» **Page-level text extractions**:
- - -

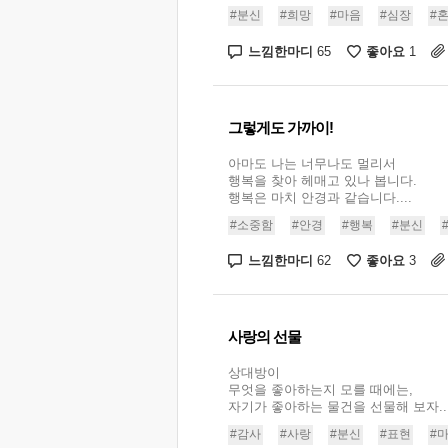
#분신
#희망
#마음
#심장
#
느낌한마디
좋아요
65
1
그렇게도 가까이!
아마도 나는 너무나도 멀리서
행복을 찾아 헤매고 있나 봅니다.
행복은 마치 안경과 같습니다....
#소중함
#안경
#행복
#분신
느낌한마디
좋아요
62
3
사랑의 선물
상대방이
무엇을 좋아하는지 모를 때에는,
자기가 좋아하는 물건을 선물해 보자...
#감사
#사랑
#분신
#표현
#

- - -

Pictures are to be left out; all else in the entries above is to be quoted exactly.

» **ANSWER**:
#분신
#희망
#마음
#심장
#
느낌한마디
좋아요
65
1
그렇게도 가까이!
아마도 나는 너무나도 멀리서
행복을 찾아 헤매고 있나 봅니다.
행복은 마치 안경과 같습니다....
#소중함
#안경
#행복
#분신
느낌한마디
좋아요
62
3
사랑의 선물
상대방이
무엇을 좋아하는지 모를 때에는,
자기가 좋아하는 물건을 선물해 보자...
#감사
#사랑
#분신
#표현
#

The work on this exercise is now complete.